Arthur Parkinson shares his tips on keeping both garden and hens happy.
To garden with hens successfully, one has to understand hens. Regardless of their breed and reputed egg-laying numbers, all chickens are ancestral woodland birds at heart, at their happiest when nestling in the leaf litter under a canopy of twigs and leaves where they feel safe. When ranging about a garden, they will view certain areas as places of sanctuary, most notably hedge bottoms and the shelter of large shrubs such as bays and box in particular.
My farmyard heroine, Debo, during her reign as the 11th Duchess of Devonshire, allowed Buff Cochins to range freely at Chatsworth in Derbyshire, but almost all her other breeds were cooped around the cottage garden or in the farmyard, where the current incumbents still breed a number of hens. The matron-faced, huge, pillow-like tangerine Cochins had feathered trousers that deterred them from vigorous scratching. With their calm and gentle demeanour, the Cochins bustled around under the gaze of Elisabeth Frink’s Walking Madonna on the lawn charming the visitors.
At Rousham in Oxfordshire, the flock of aptly named Mille Fleur Barbu d’Uccle bantams cackle their welcome as they range about like a moving flowerbed, usually close to the dense yew hedges. Here, they perform the poultry spa-time ritual that is the dust bath. This requires a hollow of dry soil that is then pecked until its tilth is as fine as a bag of sand, creating a dusty powder room. The earth trickles down into their feathers, helping to deter any mites.
“I have either got better at gardening with hens or perhaps I simply care less.”
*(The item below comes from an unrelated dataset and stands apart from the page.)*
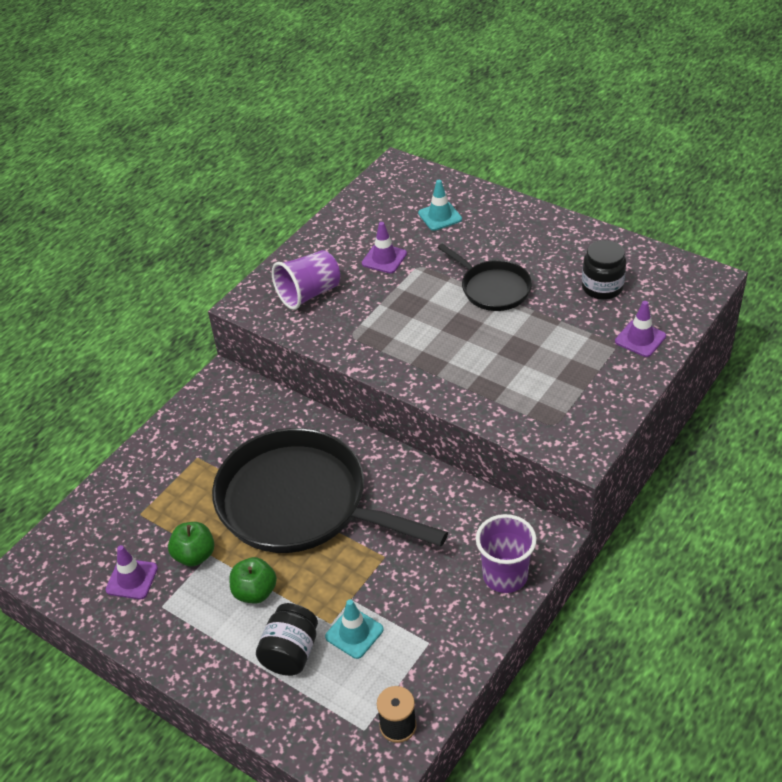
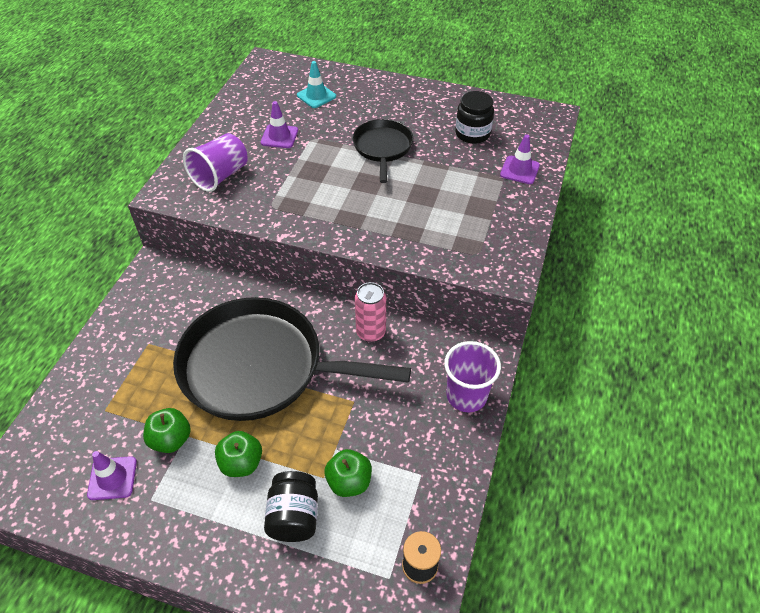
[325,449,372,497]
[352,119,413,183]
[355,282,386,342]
Not all hens are suited to gardens, however, and many people demonise them. I often wonder if kind-hearted gardeners, new to hen-keeping, have any idea of the soil-flinging potential of ex-battery hens.
The laying breeds — the brown Sussexes, hybrids known as Warrens in my native Nottinghamshire, Burford Browns (famed for their dark-brown eggs) and poised, blue-laying Legbars to name but a few ladies generous with their eggs — are usually best kept in orchards or fenced off in vitally high hen runs to prevent the heartache of festooned and pecked flower beds as well as the horror of a visit from Mr Fox.
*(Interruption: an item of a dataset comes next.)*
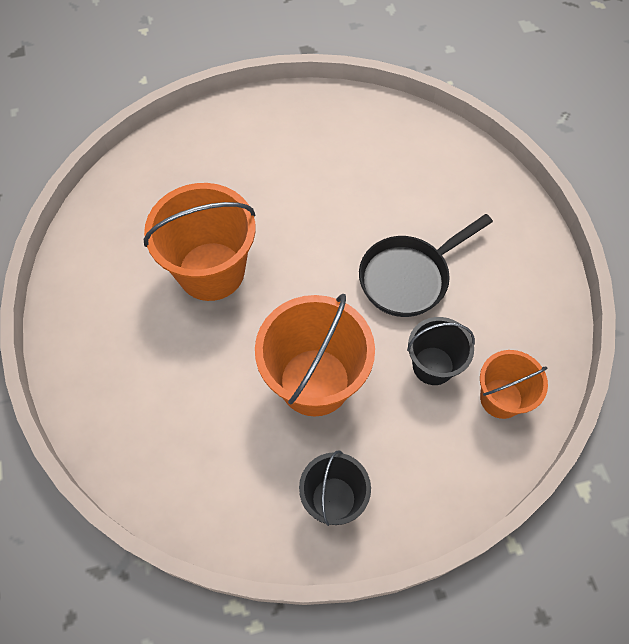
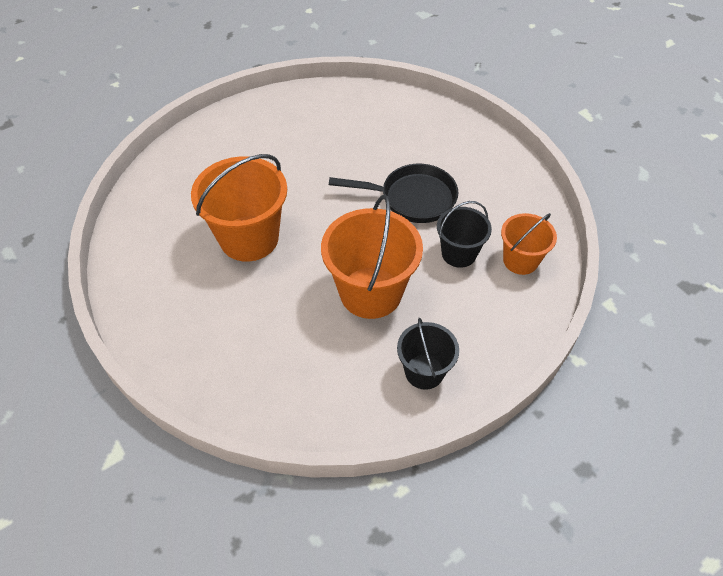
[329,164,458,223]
When I was little, my mum would get understandably upset at the daily promenade of destruction wreaked by our dinosaur-legged Black Rocks, cuckoo Marans and Welsummers. I didn’t have much of a garden aesthetic as a child and would attempt to deter them using taut plastic pea-netting tied to bamboo canes. The garden looked a little like a prison camp and the hens would flap leisurely over my feeble plant fortresses to continue stripping wallflowers like plumed locusts.
Francine Raymond, doyenne of garden poultry-keeping, showed us the way of using garden cloches, lobster-potting them through her garden over precious plants, and the florist Robin Lucas recently illustrated his hen-proof fence of coppiced hazel that keeps his vegetable garden safe. I have either got better at gardening with hens or perhaps I simply care less.
My tribe of Pekin bantams have the run of my nan’s old garden. They lay small, but very creamy, yolked eggs, albeit seasonally, before they get broody. The bouffant Polands continue laying, but, thankfully, they resist sitting. I grow annual red millet for the hens, which they absolutely love — it’s like chicken caviar.
“It is the love of their company that will make you forgive your hens for any herbaceous losses”
In my experience, tough planting will survive. Oxeye daisies, marjoram, crocosmia, roses, raspberries, fennel, narcissi, buddleia, Japanese anemones, cardoons and rosemary all do well.
If you like to see your birds out and are a true fancier, this, perhaps, is the best approach. Plant what can cope with hens or invest in visually pleasing fencing to save areas that are mulched often and/or planted with lush leaves that don’t taste bitter. Chicken wire, if it is painted black, almost becomes invisible to the eye from a distance and wood chippings will prevent winter mud.
I don’t care for plastic hen runs. Old summerhouses make for good, roomy roosts. It’s vital to raise them off the ground on staddle stones to deter vermin. In the end, it is the love of their company that will make you forgive your hens for any herbaceous losses.
I find that chicken company and chat is underrated. Chickens will accompany you around the garden, happily running to greet you. Even if there are some casualties, it’s worth reminding oneself that their droppings board will, once composted, fuel the growth of pumpkins, dahlias and sweet peas with unparalleled gusto. Thank you girls, you are forgiven!